Washington, DC (May 12, 1008) - The U.S. Cattlemen's Association (USCA) said today that while the House and Senate Farm Bill Conference Committee voted down key provisions that included meaningful competition reform, language remains intact that supports the full implementation of mandatory country of origin labeling (COOL) and interstate meat commerce by state-inspected processing plants.
"While it is disappointing that conferees chose to oppose limiting meat packers' ability to own cattle prior to harvest, there are some significant victories for cattle producers in the conference report," said Jon Wooster, USCA President, San Lucas, Calif. "The current political climate in Washington, DC is not conducive to certain reforms within the cattle market structure. That situation is further exacerbated with this being an election year. Despite this, the legislation has some very positive aspects for producers and it is important to recognize those."

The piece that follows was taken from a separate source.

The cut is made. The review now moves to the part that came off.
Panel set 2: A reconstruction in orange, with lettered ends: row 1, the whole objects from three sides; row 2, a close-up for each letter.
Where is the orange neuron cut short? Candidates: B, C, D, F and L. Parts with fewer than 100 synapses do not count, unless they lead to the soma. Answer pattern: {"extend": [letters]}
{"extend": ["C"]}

"The latest version of the farm bill is palatable to most segments of the industry," continued Wooster. "USCA appreciates the work of the Senate Agriculture Committee Chairman Tom Harkin (D-IA) and Senator Charles Grassley (R-IA) along with Representative Leonard Boswell (D-IA) for their efforts in advancing meaningful competition reform. It was disappointing that more conferees did not follow their lead. USCA also appreciates House Agriculture Chairman Collin Peterson's work to find consensus on COOL as it remained intact during the conference process."
"Also retained was language that will enhance interstate shipment of state-inspected meat," noted Wooster. "USCA worked diligently to protect these aspects of the bill and we will continue to monitor the process until the legislation is passed and signed into law."
On Thursday, May 8 U.S. Secretary of Agriculture Ed Schafer said President Bush will veto the bill if it is passed by both chambers of Congress. Schafer said the bill is "wasteful and irresponsible and incompatible with the realities of the U.S. and the world's economies" and said his message from the President "is very clear" regarding his intent to veto.
If President Bush vetoes the bill, policy will revert back to the 1949 permanent law and the Department of Agriculture would have to initiate a rule-making process to implement the law, which could take months. It is likely that Congress would act to extend the 2002 Farm Bill for one year in that event.
"Secretary Schafer has made clear the President's intent to veto the bill," said Wooster. "It is vital that we remain engaged and see this process through. Now is the time for both cattle producers and consumers to make calls in support of the Farm Bill. All of America will benefit from this Farm Bill, and we must work to ensure this bill receives the votes needed to override a veto.”